____ SUPPLIED TEXT

Learning to Fly. A trans-spatial ethnography on body suspensions in Europe
Learning to Fly. A trans-spatial ethnography on body suspensions in Europe
By Federica Manfredi
Tutor: Chiara Pussetti
Co-tutor: Cristiana Bastos
FCT grant: SFRH/BD/131914/2017
People transform their bodies in order to empower themselves in multiple ways.
Some use make up regularly, establish routines such as visiting the hair-salon or the local gym, while others adopt more sporadic treatments, for example, in cosmetic plastic surgery clinics.
Sometimes procedures can be perceived as “normal”, because they are shared by a large group of individuals or because strategies for the recruitment of professionals or material are cheap and well known. In other cases, the practice of body enhancement can be less conventional.
THE PROJECT
This is the case of the research that I’m developing at the Institute of Social Sciences at the University of Lisbon, thanks to the support of the Foundação para a Ciência e a Tecnologia (FCT) from 2017, dedicated to the exploration of a practice called body suspension.

________
____ SUPPLIED INFORMATION

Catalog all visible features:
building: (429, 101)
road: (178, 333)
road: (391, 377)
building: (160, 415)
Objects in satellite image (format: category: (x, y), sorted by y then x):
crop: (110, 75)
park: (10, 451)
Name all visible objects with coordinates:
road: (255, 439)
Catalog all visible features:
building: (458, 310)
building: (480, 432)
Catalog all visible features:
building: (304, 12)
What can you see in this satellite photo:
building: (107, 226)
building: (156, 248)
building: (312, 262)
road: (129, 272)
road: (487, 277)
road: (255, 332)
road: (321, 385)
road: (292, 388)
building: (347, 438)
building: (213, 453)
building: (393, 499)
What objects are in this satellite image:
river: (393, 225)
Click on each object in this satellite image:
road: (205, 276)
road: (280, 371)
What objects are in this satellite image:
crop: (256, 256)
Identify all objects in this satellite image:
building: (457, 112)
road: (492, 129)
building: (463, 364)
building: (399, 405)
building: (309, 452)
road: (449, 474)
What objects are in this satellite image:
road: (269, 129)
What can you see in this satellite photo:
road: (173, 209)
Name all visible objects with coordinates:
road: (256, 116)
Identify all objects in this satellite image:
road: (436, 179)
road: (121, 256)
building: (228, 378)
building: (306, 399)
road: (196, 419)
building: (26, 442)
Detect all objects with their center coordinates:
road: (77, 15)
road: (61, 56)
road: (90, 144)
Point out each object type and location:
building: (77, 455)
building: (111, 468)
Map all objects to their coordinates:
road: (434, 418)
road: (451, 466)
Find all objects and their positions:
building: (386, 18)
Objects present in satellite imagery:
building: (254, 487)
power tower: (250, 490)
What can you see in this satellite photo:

________

**TASK REQUIREMENTS**
Continue the text on the body suspension ethnography, starting after its last sentence.

**WRITTEN RESPONSE**
A body suspension consists in the elevation of a person through metal hooks: they are temporarily inserted in the skin, as piercings, and connected to an above scaffolding. Pulling the main rope, the protagonist is hung up for as long as he/she desires. The main goal of the project is the exploration of meanings associated to the practice, defining reasons, expectations and effects related to suspensions as well as which conditions framing the experience are signified as positive or not.
Even if people can be paid for exhibitions, especially during tattoo-conventions or disco-parties, the research project “Learning to Fly” is interested in exploring suspensions achieved for non-economic reasons by those people who regularly travel around Europe in order to attend suspension events and festivals.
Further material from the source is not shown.